Indische nonpareil - Erythrura prasina
Indische nonpareil (man) – Erythrura prasina (Foto: internet)
Indische nonpareil (stel) – Erythrura prasina (Foto: internet)
Indische nonpareil (Erythrura prasina)
De Indische nonpareil behoort tot de papegaai-amadines. Met zijn kleurenpracht van blauw, geel, rood en groen behoort hij tot één van de mooiste amadine-soorten. Er komen twee ondersoorten voor bij deze vogel te weten E. p. prasina die een gele buik heeft en E. p. coelica die een rode buik heeft. De Indische nonpareil met gele buik komt minder voor dan die met een rode buik.
Formaat
12 – 15 cm.
Ringmaat
2,5 mm.
Beschrijving
Zie foto’s.
Geslachtsonderscheid
Beide geslachten lijken veel op elkaar. Er is echter enig verschil. Volwassen vrouwtjes zijn minder intensief van kleur dan de mannetjes. Dit geldt met name voor het blauw van de kop en hals. Verder heeft het mannetje een rode buik die het popje mist. Omdat het wel ruim twee jaar kan duren alvorens de vogels helemaal op kleur zijn blijft het onderscheiden van de geslachten erg moeilijk.

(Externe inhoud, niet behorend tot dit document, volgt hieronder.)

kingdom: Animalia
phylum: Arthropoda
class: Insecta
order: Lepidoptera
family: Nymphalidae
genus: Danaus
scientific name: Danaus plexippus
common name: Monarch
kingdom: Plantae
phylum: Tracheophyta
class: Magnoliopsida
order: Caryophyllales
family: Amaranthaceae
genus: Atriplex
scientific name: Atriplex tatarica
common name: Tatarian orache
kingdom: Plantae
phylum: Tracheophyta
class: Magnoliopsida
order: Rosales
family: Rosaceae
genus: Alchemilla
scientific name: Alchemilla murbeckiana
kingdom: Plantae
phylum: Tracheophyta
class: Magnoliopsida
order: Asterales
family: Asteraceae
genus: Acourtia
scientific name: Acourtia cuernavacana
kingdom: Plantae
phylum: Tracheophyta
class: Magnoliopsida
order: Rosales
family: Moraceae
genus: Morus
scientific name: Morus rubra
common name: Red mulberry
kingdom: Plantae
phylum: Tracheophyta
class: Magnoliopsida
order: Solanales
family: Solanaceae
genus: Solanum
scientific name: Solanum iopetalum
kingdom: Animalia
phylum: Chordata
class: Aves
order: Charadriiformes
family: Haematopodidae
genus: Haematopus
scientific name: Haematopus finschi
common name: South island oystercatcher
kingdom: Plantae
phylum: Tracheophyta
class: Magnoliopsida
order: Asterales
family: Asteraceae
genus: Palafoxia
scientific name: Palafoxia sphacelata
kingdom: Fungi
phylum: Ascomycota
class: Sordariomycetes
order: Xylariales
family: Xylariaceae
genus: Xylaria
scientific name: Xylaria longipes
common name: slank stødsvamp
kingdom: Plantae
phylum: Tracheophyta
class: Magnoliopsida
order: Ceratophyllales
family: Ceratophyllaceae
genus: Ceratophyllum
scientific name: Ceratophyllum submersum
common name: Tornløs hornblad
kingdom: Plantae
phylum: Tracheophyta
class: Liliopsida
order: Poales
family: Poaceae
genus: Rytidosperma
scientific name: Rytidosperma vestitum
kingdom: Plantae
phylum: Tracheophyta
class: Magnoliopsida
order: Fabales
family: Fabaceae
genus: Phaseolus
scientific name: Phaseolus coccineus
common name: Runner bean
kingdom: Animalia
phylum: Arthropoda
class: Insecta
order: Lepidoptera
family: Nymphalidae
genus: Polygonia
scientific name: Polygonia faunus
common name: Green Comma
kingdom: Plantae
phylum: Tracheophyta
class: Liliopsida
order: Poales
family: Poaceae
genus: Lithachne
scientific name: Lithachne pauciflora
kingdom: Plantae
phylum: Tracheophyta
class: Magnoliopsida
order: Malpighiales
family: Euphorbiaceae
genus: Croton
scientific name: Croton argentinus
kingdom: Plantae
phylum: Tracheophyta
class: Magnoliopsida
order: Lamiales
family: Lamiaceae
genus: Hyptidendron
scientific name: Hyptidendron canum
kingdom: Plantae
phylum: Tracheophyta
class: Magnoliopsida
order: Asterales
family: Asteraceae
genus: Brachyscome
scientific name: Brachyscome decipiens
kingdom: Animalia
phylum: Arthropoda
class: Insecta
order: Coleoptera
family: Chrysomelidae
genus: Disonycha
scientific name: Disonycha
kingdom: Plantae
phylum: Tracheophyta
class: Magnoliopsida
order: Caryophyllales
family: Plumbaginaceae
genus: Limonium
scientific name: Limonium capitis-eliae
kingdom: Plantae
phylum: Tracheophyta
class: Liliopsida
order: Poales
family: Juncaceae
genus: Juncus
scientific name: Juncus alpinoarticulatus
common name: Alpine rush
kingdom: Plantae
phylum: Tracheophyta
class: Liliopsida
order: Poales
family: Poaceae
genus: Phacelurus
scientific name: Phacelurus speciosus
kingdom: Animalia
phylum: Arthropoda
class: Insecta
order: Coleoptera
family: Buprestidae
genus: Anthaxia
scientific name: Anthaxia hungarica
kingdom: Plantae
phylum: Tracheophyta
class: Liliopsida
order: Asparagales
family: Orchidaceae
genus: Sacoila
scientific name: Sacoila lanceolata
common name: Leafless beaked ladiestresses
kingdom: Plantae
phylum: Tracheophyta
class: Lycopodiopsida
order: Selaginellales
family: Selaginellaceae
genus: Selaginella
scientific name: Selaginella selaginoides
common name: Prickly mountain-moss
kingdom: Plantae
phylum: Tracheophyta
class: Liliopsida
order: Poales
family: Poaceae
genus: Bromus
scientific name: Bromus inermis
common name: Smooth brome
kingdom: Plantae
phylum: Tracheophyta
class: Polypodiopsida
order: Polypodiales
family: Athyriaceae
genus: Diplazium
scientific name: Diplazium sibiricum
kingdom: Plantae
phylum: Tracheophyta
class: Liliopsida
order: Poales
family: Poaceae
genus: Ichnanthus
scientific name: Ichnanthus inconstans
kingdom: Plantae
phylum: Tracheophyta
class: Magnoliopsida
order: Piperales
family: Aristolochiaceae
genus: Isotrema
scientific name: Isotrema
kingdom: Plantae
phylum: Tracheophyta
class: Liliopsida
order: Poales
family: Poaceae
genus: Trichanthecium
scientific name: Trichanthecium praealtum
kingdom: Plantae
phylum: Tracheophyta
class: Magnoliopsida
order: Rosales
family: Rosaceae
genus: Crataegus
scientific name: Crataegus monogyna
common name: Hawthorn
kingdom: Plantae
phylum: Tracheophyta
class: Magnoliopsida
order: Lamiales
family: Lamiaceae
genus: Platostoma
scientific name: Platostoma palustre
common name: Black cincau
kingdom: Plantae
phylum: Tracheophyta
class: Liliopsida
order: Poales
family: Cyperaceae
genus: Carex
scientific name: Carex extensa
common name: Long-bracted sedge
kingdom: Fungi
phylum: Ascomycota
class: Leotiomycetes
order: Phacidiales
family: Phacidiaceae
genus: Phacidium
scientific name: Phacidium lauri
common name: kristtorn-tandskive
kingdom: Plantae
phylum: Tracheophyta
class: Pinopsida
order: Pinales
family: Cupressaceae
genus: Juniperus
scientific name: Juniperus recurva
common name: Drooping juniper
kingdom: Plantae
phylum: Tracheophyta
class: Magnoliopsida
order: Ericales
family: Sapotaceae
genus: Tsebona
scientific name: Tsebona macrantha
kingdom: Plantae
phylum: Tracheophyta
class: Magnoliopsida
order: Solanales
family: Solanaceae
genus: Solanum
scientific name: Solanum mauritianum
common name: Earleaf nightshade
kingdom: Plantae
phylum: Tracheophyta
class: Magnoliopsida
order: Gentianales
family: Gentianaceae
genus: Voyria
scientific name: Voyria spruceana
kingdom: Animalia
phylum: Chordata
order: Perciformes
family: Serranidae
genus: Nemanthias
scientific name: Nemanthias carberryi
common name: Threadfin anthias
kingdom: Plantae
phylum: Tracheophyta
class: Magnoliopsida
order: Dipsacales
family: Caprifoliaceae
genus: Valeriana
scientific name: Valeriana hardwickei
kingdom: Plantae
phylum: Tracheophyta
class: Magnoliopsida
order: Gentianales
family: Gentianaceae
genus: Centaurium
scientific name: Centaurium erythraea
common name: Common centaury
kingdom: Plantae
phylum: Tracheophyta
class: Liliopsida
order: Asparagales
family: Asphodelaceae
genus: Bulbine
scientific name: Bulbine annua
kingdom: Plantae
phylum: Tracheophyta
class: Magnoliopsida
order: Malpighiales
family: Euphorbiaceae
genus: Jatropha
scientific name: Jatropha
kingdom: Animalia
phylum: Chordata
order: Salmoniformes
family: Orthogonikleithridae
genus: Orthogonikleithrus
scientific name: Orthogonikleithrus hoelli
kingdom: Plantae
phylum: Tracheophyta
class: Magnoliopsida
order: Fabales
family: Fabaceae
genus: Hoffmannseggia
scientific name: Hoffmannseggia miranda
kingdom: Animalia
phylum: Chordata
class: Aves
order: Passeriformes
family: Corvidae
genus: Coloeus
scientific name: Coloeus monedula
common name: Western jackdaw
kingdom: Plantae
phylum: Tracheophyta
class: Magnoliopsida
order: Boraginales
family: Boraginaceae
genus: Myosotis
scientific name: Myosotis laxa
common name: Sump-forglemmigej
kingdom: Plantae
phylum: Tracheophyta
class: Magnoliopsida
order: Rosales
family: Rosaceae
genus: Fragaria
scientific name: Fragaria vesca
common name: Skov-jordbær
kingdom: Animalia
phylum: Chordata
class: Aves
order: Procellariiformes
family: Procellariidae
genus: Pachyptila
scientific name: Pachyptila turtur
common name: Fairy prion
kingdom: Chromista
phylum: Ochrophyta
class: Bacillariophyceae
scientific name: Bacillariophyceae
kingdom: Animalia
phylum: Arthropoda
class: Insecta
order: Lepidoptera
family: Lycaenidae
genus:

Verspreiding en leefgebied
De Indische nonpareil heeft zijn verspreidingsgebied in Birma, Maleisië, Thailand, Laos, Vietnam en Indonesië. Hier leven ze in de tropische regenwouden die overwegend met bamboe zijn begroeid. Regelmatig bezoeken ze rijstvelden waar ze zich dan te goed aan de halfrijpe zaden.
Karakter
De Indische nonpareil is een verdraagzaam vogeltje dat prima te houden is met andere prachtvinken. Ze zijn daarom geschikt voor de gezelschapsvolière.
Omgevingstemperatuur
De ideale omgevingstemperatuur voor deze vogels ligt zo rond de 20 ⁰C. Tijdens de kweekperiode is nog iets warmer aan te bevelen.
Voeding
Als voeding dient een goede zaadmengeling voor tropische vogels, trosgierst, universeelvoer en eivoer met daar doorheen wat miereneitjes en meelwormen alsmede gekiemde zaden en groenvoer te worden gegeven. Het is van belang de vogels tijdens het broeden alleen zaden te verstrekken. Het verstrekken van dierlijke eiwitten, zoals bijvoorbeeld miereneieren, buffalowormen en pinky’s, geeft in de meeste gevallen aanleiding tot een verhoogde paringsdrift en verminderde broedzorg. In dergelijke gevallen worden de jongen uit het nest gegooid en beginnen de vogels met een volgend legsel. Geef daarom pas eivoer/universeelvoer en (gematigd) levend voer als de eerste jongen uit het ei komen. Een lepeltje levend voer, eventueel uit de diepvries, in de ochtend en in de avond is voldoende.
Kweek
De kweek heeft de meeste kans van slagen in een grote kooi of volière die goed beplant is. Als nestmateriaal maken deze vogeltjes graag gebruik van grashalmen, kokosvezels, sisaltouw en wol. Het popje legt twee tot vijf eieren die door haar en het mannetje worden bebroed. Na ongeveer 14 dagen komen de eieren uit. De jongen vliegen op een leeftijd van ca. drie weken uit. Hierna worden ze nog een tweetal weken door de oudervogels (bij)gevoerd alvorens ze als zelfstandig zijn te beschouwen.
Bijzonderheden
In het wild eten de vogels veel rijst. Het rijst wat echter bij ons in de winkels ligt is ongeschikt voor deze vogels. De korrels verteren niet in de krop en maag en zullen uiteindelijk leiden tot verstoppingen bij de vogels.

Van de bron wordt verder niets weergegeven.